--- TASK INSTRUCTIONS ---
Return a copy of every line in the records that includes the word "back".

Extracted page text data
=== Begin Enclosure ===
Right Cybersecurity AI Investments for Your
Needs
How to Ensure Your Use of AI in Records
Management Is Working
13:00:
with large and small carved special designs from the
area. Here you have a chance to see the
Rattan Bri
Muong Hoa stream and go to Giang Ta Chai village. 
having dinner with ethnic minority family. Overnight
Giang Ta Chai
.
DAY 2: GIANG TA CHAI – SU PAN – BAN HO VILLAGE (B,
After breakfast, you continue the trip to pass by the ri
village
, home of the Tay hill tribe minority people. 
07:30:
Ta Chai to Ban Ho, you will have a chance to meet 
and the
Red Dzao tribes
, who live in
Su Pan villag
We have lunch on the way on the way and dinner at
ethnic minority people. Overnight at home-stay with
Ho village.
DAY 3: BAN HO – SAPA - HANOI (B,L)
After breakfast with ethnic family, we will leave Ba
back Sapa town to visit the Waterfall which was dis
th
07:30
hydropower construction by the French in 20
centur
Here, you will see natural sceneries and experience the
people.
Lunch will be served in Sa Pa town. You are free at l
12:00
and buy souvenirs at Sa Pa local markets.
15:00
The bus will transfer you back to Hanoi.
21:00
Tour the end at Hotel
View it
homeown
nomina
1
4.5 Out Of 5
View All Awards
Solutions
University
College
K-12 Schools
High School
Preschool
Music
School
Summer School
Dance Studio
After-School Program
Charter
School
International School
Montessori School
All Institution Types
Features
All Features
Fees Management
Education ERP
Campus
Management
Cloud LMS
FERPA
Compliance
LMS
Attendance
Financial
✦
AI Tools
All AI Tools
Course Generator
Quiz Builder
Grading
=== End Enclosure ===
--- RESPONSE FOR THIS EXERCISE ---
back Sapa town to visit the Waterfall which was dis
The bus will transfer you back to Hanoi.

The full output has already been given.